Inevitably it happened last night. On the eve of another Wednesday without Reece, I put Sadie to bed and I could feel my chest tightening up. I could feel it start to come over me again, threatening to make this Wednesday even more difficult that they already are. "You enjoyed yourself too much this weekend. You didn't grieve enough, and now I'm going to make you pay," it seemed my subconscious was telling me.
I put myself to bed early to avoid a rocky night, but I woke up not feeling any better. It seemed like it was just sitting there beneath the surface, this feeling of overwhelming sadness, just waiting for its opportunity to come out and derail me.
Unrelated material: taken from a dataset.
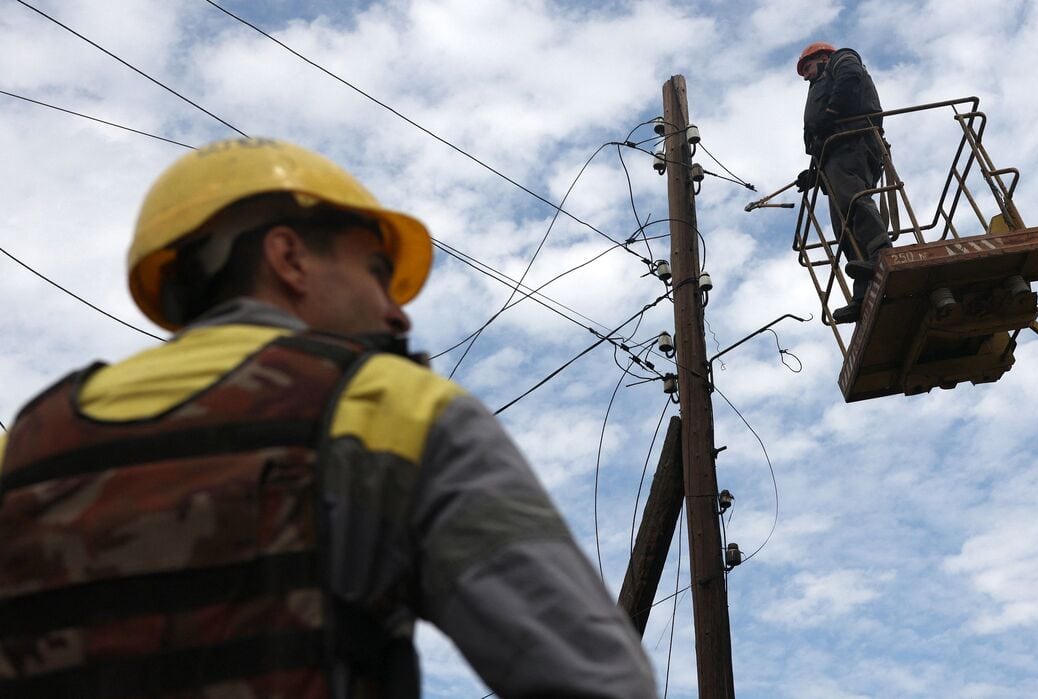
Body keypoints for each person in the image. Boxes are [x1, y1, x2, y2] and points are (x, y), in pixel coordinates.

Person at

I may seem extra cautious on days like this. I don't engage in casual conversations as freely. Too worried that something might come up that I'm not prepared for. "How many kids do you have?" is usually one that can be a trigger on a day where I'm feeling particularly fragile. And on a day like today where there is sadness just sitting under the surface I was particularly on edge.
I got to work today and went about my day and a few hours in, I heard something that I normally don't hear in the office--a baby cry. And more specifically, the cry of a newborn.
Was I hearing things?
No, there it was again.
I got up from my desk and walked out of my office and around the corner and saw my co-worker and her beautiful baby boy. The same co-worker who hugged me and cried with me, her pregnant belly sandwiched in between us, on my first day back to work after my own maternity leave. She is coming back to the office from her maternity leave next month and she stopped in with her baby to say hello to everyone.
As I stood there and saw her holding her tiny son, I knew this moment could make me or break me today.
So I walked up to her and hugged her and smiled. Kissed her cheek and told her how good it was to see her. Touched her son's tiny head and told her how beautiful and perfect he was. Asked her what day she would be back. Told her that I looked forward to seeing her. She was starting to get emotional, and she said we'd talk again soon.
I didn't cry. I didn't lose it. I kept it together. I was genuinely happy to see her. And her baby IS beautiful and perfect. If there was ever a day for me to lose it, it would've been today, when those emotions are just sitting beneath the surface waiting to bubble over.
But I didn't let that happen. I'm glad I went up to her and hugged her, instead of taking the easy road of running back to hide in my office.
And although the pendulum still swings, and I'm still feeling the repercussions....I feel like today was a tiny victory.